Records from a collection:
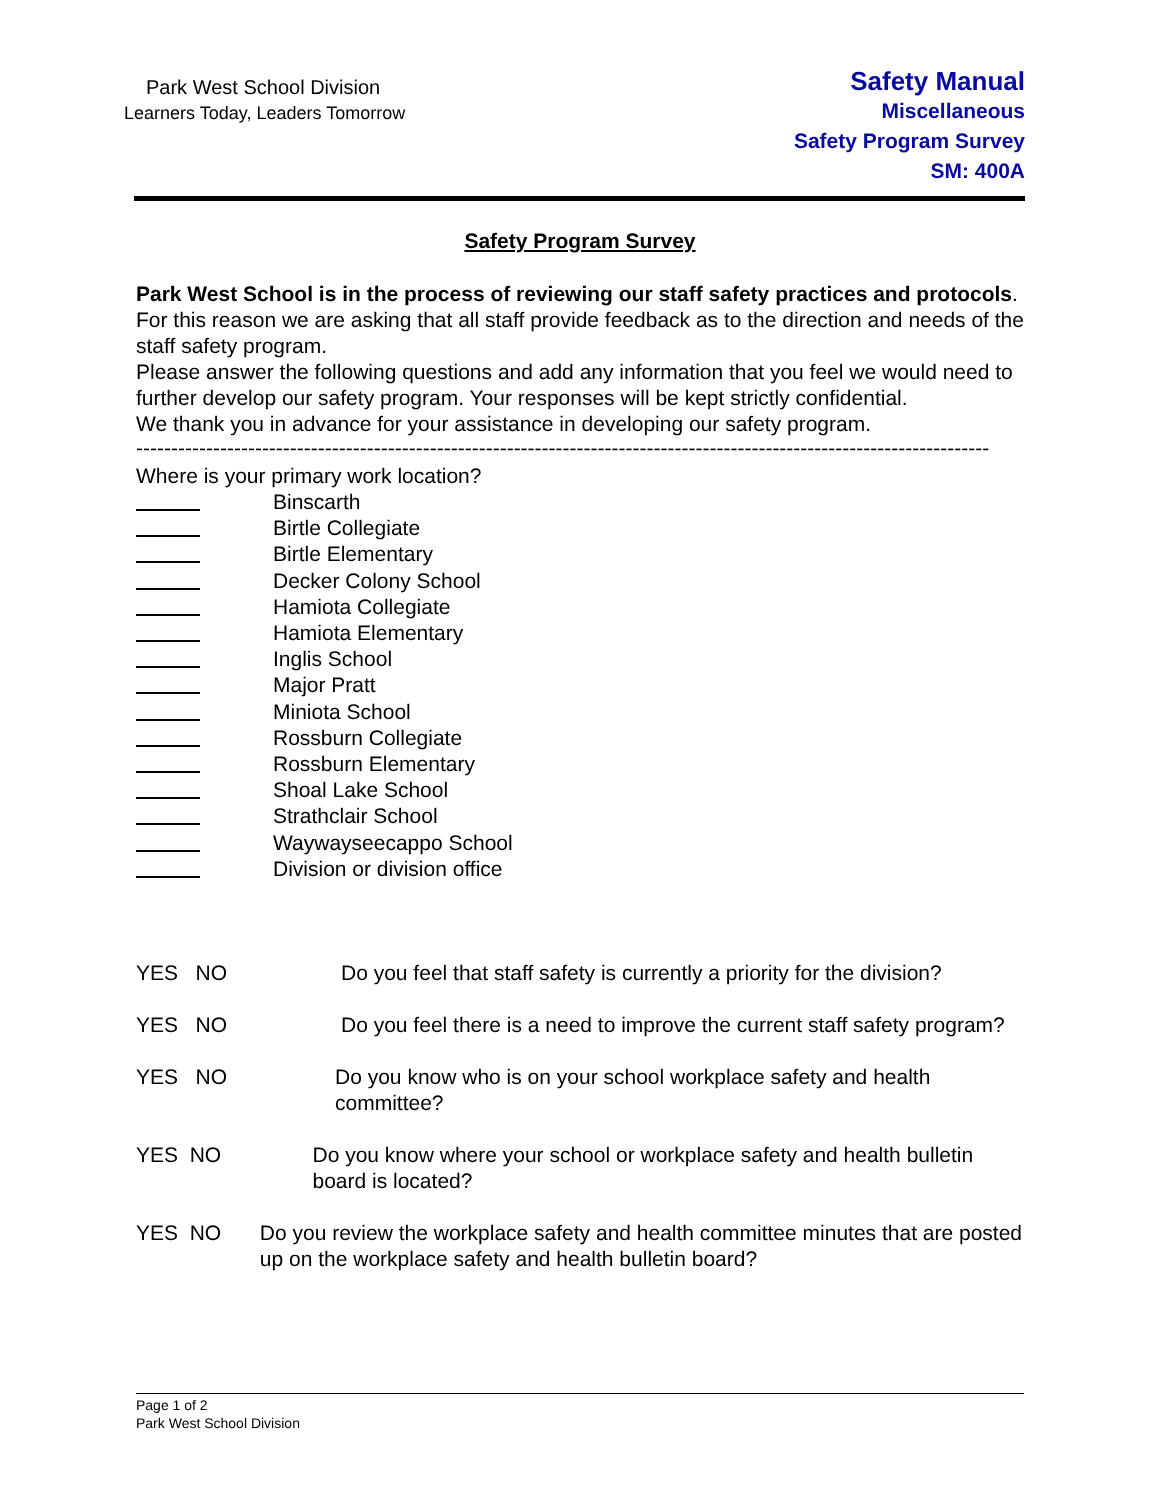Park West School Division
Learners Today, Leaders Tomorrow
Safety Manual
Miscellaneous
Safety Program Survey
SM: 400A
Safety Program Survey
Park West School is in the process of reviewing our staff safety practices and protocols. For this reason we are asking that all staff provide feedback as to the direction and needs of the staff safety program.
Please answer the following questions and add any information that you feel we would need to further develop our safety program. Your responses will be kept strictly confidential.
We thank you in advance for your assistance in developing our safety program.
--------------------------------------------------------------------------------------------------------------------------
Where is your primary work location?
Binscarth
Birtle Collegiate
Birtle Elementary
Decker Colony School
Hamiota Collegiate
Hamiota Elementary
Inglis School
Major Pratt
Miniota School
Rossburn Collegiate
Rossburn Elementary
Shoal Lake School
Strathclair School
Waywayseecappo School
Division or division office
YES NO Do you feel that staff safety is currently a priority for the division?
YES NO Do you feel there is a need to improve the current staff safety program?
YES NO Do you know who is on your school workplace safety and health committee?
YES NO Do you know where your school or workplace safety and health bulletin board is located?
YES NO Do you review the workplace safety and health committee minutes that are posted up on the workplace safety and health bulletin board?
Page 1 of 2
Park West School Division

ACTIVITY: With the pictures omitted, give every line above again exactly.

OUTPUT FOR THIS TASK:
Park West School Division
Learners Today, Leaders Tomorrow
Safety Manual
Miscellaneous
Safety Program Survey
SM: 400A
Safety Program Survey
Park West School is in the process of reviewing our staff safety practices and protocols. For this reason we are asking that all staff provide feedback as to the direction and needs of the staff safety program.
Please answer the following questions and add any information that you feel we would need to further develop our safety program. Your responses will be kept strictly confidential.
We thank you in advance for your assistance in developing our safety program.
--------------------------------------------------------------------------------------------------------------------------
Where is your primary work location?
Binscarth
Birtle Collegiate
Birtle Elementary
Decker Colony School
Hamiota Collegiate
Hamiota Elementary
Inglis School
Major Pratt
Miniota School
Rossburn Collegiate
Rossburn Elementary
Shoal Lake School
Strathclair School
Waywayseecappo School
Division or division office
YES NO Do you feel that staff safety is currently a priority for the division?
YES NO Do you feel there is a need to improve the current staff safety program?
YES NO Do you know who is on your school workplace safety and health committee?
YES NO Do you know where your school or workplace safety and health bulletin board is located?
YES NO Do you review the workplace safety and health committee minutes that are posted up on the workplace safety and health bulletin board?
Page 1 of 2
Park West School Division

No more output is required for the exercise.